HOW TO COMPLETE THIS TASK. In the entries below, begin at the line that has "Alojamentos Flores Island" and stop after the line that has "Hinweise zur Barrierefreiheit"; output those lines exactly, leaving out pictures.

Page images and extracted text
------------------------------------

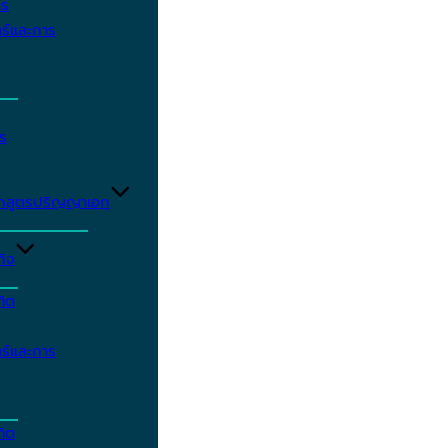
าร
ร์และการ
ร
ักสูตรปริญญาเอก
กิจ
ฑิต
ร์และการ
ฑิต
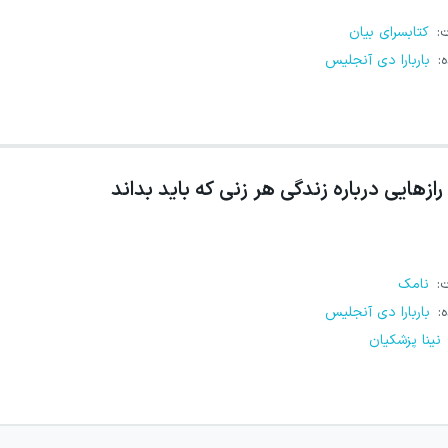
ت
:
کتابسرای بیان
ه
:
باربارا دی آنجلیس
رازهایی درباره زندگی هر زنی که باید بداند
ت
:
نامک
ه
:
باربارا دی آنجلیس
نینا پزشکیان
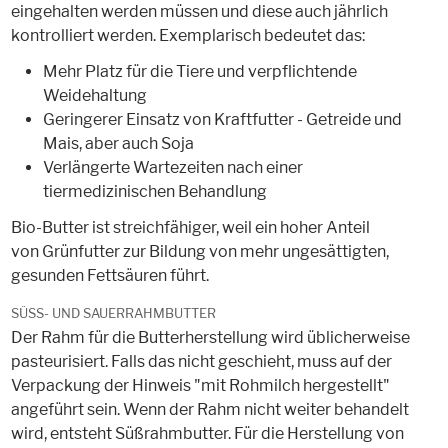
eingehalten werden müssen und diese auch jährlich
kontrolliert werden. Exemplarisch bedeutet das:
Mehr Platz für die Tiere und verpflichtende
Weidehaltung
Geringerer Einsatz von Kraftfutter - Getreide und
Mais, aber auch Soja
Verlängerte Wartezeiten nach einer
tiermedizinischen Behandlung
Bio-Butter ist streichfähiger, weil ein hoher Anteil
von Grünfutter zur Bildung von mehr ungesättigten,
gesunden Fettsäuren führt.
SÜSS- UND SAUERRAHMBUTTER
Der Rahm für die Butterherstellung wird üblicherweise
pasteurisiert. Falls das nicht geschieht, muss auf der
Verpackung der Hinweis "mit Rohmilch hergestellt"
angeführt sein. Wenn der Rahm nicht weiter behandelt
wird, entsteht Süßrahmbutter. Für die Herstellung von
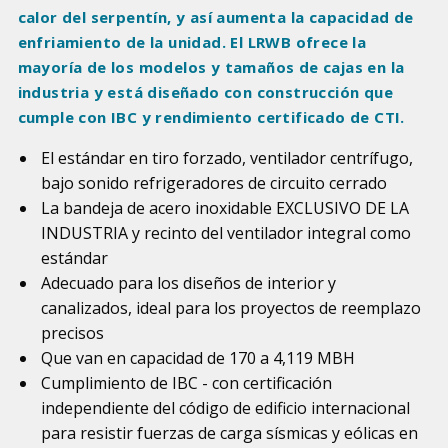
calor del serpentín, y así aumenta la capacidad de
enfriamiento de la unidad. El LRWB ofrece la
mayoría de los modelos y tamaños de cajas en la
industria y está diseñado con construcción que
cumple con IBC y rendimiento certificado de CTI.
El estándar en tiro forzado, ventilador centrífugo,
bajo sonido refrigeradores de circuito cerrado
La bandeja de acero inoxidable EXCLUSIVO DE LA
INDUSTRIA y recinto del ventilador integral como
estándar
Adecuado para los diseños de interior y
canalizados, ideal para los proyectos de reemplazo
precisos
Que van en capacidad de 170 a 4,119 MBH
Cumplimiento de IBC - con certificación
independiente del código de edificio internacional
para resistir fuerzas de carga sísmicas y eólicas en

------------------------------------

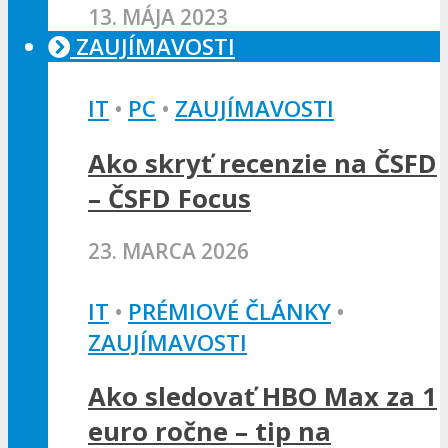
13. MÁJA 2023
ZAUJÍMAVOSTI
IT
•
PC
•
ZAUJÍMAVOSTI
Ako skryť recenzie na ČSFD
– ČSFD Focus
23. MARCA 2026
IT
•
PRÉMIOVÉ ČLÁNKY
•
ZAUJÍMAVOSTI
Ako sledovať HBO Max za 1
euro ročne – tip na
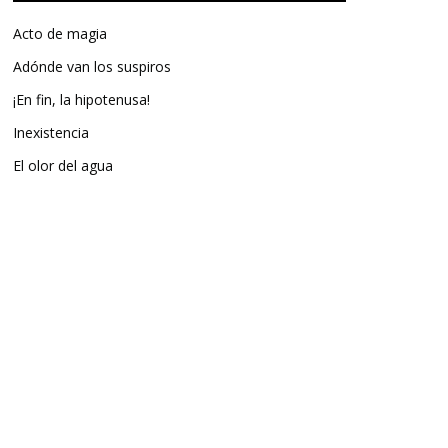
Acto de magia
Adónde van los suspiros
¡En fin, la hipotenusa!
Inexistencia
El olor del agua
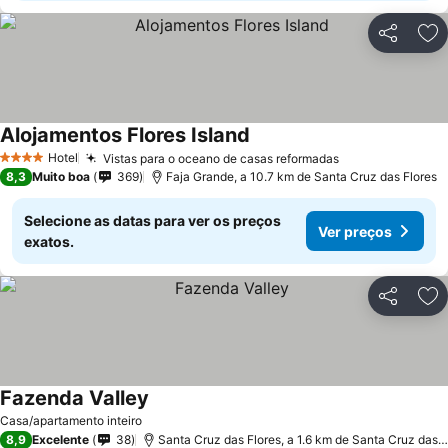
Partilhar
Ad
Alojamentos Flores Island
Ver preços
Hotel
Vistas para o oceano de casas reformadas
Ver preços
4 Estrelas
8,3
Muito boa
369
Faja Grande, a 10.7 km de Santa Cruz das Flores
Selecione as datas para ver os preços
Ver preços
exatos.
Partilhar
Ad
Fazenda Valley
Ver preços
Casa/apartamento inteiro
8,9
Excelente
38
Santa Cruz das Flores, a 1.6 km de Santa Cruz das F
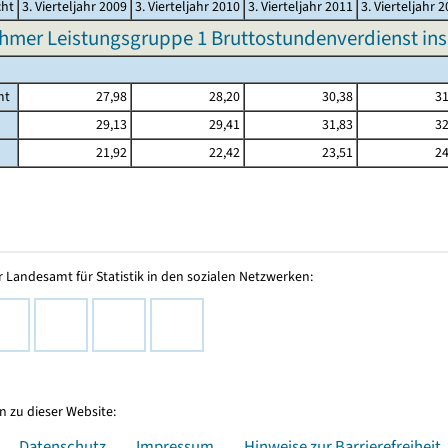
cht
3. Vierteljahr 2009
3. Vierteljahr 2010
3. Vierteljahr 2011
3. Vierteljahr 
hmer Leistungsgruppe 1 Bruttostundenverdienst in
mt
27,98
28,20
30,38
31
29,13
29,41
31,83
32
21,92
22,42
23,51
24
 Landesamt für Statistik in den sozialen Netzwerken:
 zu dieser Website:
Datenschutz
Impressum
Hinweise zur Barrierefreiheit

------------------------------------

RESPONSE BOX.
Alojamentos Flores Island
Ver preços
Hotel
Vistas para o oceano de casas reformadas
Ver preços
4 Estrelas
8,3
Muito boa
369
Faja Grande, a 10.7 km de Santa Cruz das Flores
Selecione as datas para ver os preços
Ver preços
exatos.
Partilhar
Ad
Fazenda Valley
Ver preços
Casa/apartamento inteiro
8,9
Excelente
38
Santa Cruz das Flores, a 1.6 km de Santa Cruz das F
cht
3. Vierteljahr 2009
3. Vierteljahr 2010
3. Vierteljahr 2011
3. Vierteljahr 
hmer Leistungsgruppe 1 Bruttostundenverdienst in
mt
27,98
28,20
30,38
31
29,13
29,41
31,83
32
21,92
22,42
23,51
24
 Landesamt für Statistik in den sozialen Netzwerken:
 zu dieser Website:
Datenschutz
Impressum
Hinweise zur Barrierefreiheit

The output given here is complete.